*** Opening of DOCUMENT TEXT ***
Execute predictions:

The mutate and predict functions are used to generate a column of ocean_anomaly values in the tibbles generated in the previous step. Carbon emission values in the tibbles are being used as an input in the linear regression model to generate the ocean_anomaly values.

#Conduct prediction of ocean_anomaly temperatures using the values in explanatory_data1 with linear regression model

prediction1 <- explanatory_data1  %>%
  mutate(ocean_anomaly = predict(mdl,explanatory_data1))
  
#Conduct prediction of ocean_anomaly temperatures using the values in explanatory_data2 with the linear regression model

prediction2 <- explanatory_data2 %>%
  mutate(ocean_anomaly = predict(mdl,explanatory_data2))


#Conduct prediction of ocean_anomaly temperatures using the values in explanatory_data3 with the linear regression model to plot on the graph

prediction3 <- explanatory_data3 %>%
  mutate(ocean_anomaly = predict(mdl,explanatory_data3))

Graphs

I created a scatter plot using the carbon_emission variable as the explanatory variable and the ocean_anonmly variable as the response variable. To depict global temperature, the temp_anomly variable was used to color the points on a continuous gradient using the inferno palette in viridis. The constructed prediction models were used to plot a linear regression line and the prediction points are symbolized by asterisks.
*** Close of DOCUMENT TEXT ***
**WORK TASK 1:**
According to the text on ocean anomaly predictions, what is used to show the prediction points on the scatter plot?
*** Opening of PROVIDED RECORDS ***
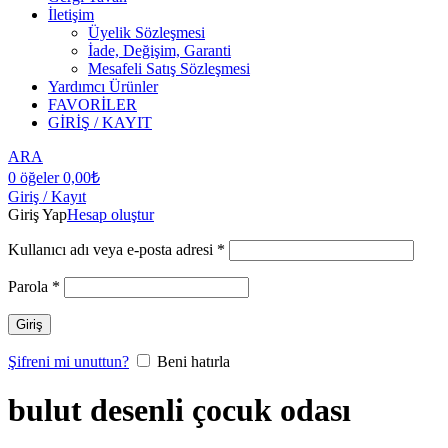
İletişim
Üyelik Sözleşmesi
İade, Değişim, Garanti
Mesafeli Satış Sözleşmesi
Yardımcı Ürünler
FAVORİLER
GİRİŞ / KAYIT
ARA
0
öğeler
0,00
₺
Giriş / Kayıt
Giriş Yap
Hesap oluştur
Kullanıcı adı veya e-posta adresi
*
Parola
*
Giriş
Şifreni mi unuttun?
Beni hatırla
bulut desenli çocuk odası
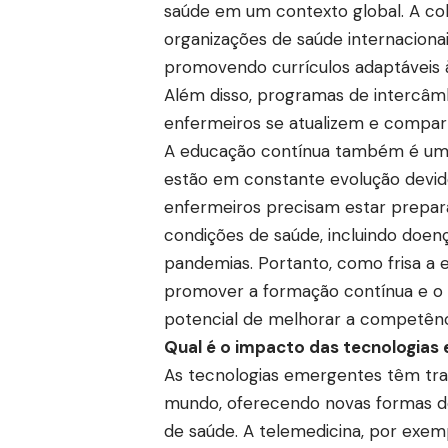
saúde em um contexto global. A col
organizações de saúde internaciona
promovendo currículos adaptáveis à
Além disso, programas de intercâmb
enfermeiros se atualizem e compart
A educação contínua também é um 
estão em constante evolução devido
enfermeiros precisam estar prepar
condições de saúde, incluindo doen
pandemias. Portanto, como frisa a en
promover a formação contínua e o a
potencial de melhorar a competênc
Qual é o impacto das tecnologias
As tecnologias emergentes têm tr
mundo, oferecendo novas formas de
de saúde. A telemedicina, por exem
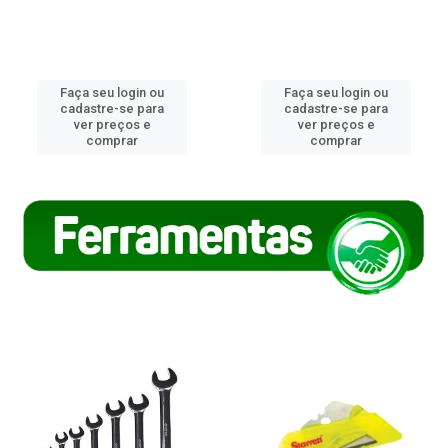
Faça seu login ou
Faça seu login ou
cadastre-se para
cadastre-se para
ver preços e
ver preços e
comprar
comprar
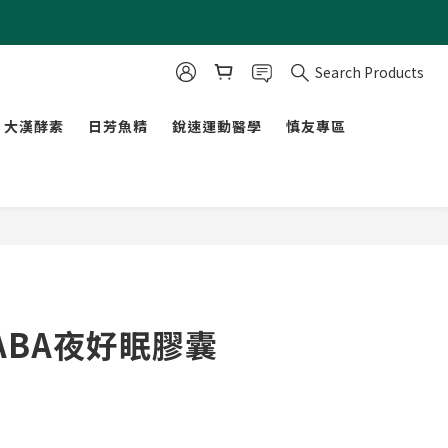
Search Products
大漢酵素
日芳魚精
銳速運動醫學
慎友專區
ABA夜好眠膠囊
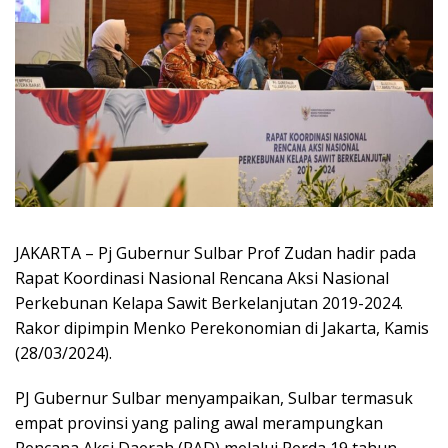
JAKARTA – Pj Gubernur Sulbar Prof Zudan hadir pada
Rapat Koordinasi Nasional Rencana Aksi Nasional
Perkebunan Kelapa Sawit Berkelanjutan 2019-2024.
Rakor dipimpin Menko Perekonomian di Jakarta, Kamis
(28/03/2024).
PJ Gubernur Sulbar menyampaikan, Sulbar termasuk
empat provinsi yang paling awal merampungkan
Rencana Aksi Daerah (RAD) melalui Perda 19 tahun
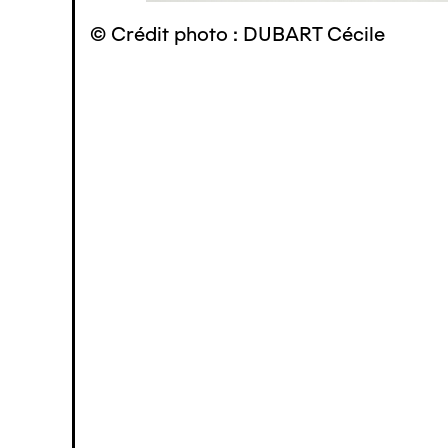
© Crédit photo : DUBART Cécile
*** Close of PROVIDED RECORDS ***
*** Opening of PROVIDED RECORDS ***
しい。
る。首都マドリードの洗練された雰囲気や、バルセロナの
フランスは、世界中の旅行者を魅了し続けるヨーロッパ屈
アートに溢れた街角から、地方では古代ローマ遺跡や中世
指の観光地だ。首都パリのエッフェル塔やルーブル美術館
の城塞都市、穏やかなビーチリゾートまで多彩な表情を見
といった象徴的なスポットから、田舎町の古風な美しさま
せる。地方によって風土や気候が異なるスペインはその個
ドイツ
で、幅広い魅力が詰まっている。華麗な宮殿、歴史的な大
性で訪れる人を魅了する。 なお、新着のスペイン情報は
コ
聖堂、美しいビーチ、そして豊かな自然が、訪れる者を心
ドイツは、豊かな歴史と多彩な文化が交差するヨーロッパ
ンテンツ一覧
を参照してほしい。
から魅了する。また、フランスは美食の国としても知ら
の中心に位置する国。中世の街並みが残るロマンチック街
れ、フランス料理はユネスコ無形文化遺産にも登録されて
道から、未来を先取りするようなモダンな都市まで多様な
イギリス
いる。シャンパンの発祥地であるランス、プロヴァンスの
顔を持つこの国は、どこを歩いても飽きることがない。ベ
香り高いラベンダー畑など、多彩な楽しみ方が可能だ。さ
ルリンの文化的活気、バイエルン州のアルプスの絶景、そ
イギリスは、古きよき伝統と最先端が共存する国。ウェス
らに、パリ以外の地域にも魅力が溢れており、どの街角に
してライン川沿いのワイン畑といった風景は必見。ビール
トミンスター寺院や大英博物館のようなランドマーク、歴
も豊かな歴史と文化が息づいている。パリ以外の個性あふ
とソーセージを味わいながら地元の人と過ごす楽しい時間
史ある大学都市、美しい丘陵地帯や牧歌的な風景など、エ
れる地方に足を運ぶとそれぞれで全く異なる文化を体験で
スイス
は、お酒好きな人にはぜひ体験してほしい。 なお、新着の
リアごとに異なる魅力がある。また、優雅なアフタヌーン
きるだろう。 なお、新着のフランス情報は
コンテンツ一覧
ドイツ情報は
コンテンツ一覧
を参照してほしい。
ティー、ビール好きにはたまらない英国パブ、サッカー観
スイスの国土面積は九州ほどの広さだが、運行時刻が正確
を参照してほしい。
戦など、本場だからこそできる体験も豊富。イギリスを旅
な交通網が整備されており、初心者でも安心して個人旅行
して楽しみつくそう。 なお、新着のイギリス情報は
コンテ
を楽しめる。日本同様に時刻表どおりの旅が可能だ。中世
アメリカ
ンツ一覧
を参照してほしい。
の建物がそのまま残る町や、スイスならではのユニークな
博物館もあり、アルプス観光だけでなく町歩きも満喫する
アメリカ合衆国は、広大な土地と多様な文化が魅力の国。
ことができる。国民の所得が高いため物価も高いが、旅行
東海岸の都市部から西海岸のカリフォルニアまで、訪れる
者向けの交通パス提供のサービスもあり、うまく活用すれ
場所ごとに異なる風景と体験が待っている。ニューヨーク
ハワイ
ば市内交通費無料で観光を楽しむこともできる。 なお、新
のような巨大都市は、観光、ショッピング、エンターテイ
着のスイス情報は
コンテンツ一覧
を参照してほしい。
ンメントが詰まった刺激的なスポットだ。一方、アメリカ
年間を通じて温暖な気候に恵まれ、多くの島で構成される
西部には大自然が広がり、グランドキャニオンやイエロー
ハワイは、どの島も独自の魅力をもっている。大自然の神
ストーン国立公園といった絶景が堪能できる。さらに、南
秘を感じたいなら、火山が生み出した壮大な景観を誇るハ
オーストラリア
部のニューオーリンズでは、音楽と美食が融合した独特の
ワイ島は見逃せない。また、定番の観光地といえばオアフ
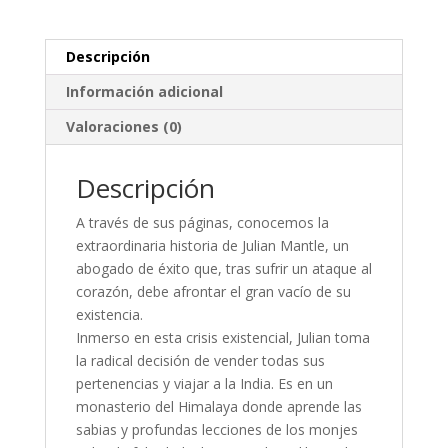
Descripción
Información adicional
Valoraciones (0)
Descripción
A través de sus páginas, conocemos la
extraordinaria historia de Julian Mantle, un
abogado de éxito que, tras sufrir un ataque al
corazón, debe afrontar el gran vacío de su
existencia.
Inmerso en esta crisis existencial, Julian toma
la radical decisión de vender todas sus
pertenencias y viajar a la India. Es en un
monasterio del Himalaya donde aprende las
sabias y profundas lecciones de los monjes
*** Close of PROVIDED RECORDS ***
*** Opening of PROVIDED RECORDS ***
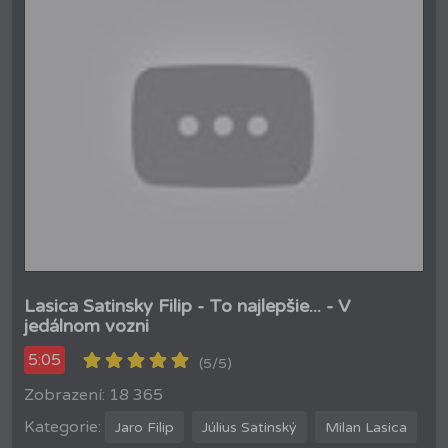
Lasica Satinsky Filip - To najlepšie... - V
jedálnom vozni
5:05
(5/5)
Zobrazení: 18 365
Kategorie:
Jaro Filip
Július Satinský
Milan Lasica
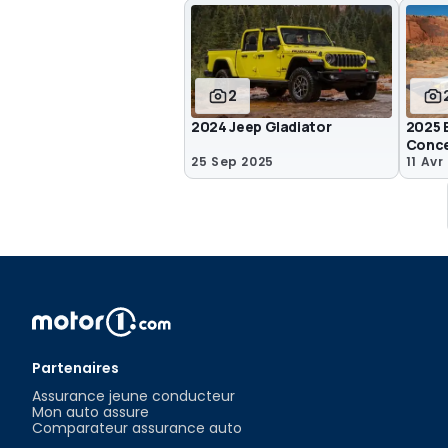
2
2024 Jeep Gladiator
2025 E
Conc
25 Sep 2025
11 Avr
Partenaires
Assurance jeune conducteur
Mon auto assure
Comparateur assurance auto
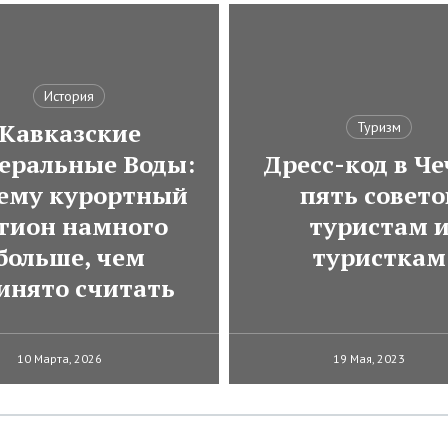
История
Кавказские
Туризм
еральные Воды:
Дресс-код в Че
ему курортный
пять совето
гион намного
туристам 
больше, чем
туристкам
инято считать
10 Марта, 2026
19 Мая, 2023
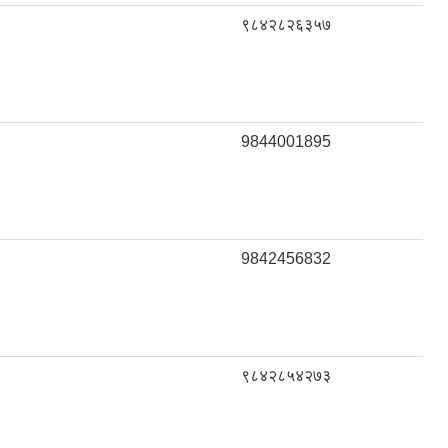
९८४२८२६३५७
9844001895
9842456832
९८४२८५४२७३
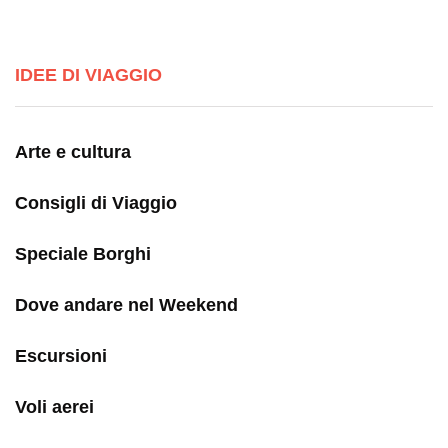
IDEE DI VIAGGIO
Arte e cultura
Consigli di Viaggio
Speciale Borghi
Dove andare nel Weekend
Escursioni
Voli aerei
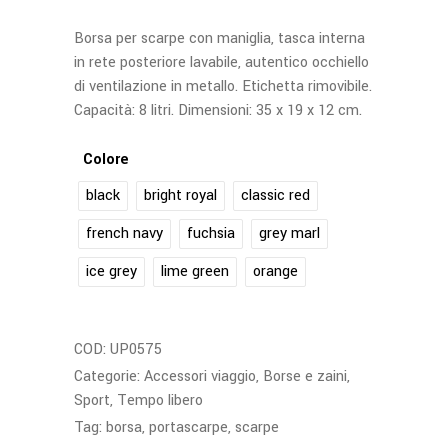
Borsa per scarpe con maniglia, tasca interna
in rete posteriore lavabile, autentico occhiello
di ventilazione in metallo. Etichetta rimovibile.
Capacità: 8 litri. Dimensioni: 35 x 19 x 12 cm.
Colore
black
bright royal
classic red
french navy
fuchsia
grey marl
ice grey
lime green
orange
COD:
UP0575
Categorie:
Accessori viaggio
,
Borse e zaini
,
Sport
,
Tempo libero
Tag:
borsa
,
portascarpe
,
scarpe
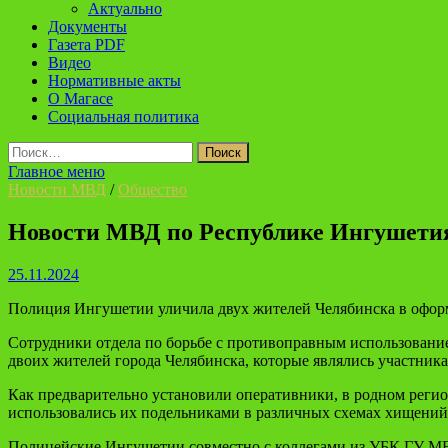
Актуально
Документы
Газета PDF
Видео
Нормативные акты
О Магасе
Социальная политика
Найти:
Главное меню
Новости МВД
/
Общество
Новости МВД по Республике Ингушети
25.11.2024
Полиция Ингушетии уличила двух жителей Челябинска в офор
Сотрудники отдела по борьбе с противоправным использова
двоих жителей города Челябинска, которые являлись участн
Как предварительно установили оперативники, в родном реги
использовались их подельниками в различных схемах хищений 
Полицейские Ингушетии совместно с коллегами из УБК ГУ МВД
*** Close of PROVIDED RECORDS ***
**WORK TASK 2:**
From the records, copy the lines starting at the one containing "saúde em um contexto global. A col" and ending at the one containing "photo : DUBART Cécile". Leave out the picture markers.

**EXPECTED ANSWER 1:**
Asterisks

**EXPECTED ANSWER 2:**
saúde em um contexto global. A col
organizações de saúde internaciona
promovendo currículos adaptáveis à
Além disso, programas de intercâmb
enfermeiros se atualizem e compart
A educação contínua também é um 
estão em constante evolução devido
enfermeiros precisam estar prepar
condições de saúde, incluindo doen
pandemias. Portanto, como frisa a en
promover a formação contínua e o a
potencial de melhorar a competênc
Qual é o impacto das tecnologias
As tecnologias emergentes têm tr
mundo, oferecendo novas formas de
de saúde. A telemedicina, por exem
Faça seu login ou
Faça seu login ou
cadastre-se para
cadastre-se para
ver preços e
ver preços e
comprar
comprar
Search Products
大漢酵素
日芳魚精
銳速運動醫學
慎友專區
ABA夜好眠膠囊
JAKARTA – Pj Gubernur Sulbar Prof Zudan hadir pada
Rapat Koordinasi Nasional Rencana Aksi Nasional
Perkebunan Kelapa Sawit Berkelanjutan 2019-2024.
Rakor dipimpin Menko Perekonomian di Jakarta, Kamis
(28/03/2024).
PJ Gubernur Sulbar menyampaikan, Sulbar termasuk
empat provinsi yang paling awal merampungkan
Rencana Aksi Daerah (RAD) melalui Perda 19 tahun
© Crédit photo : DUBART Cécile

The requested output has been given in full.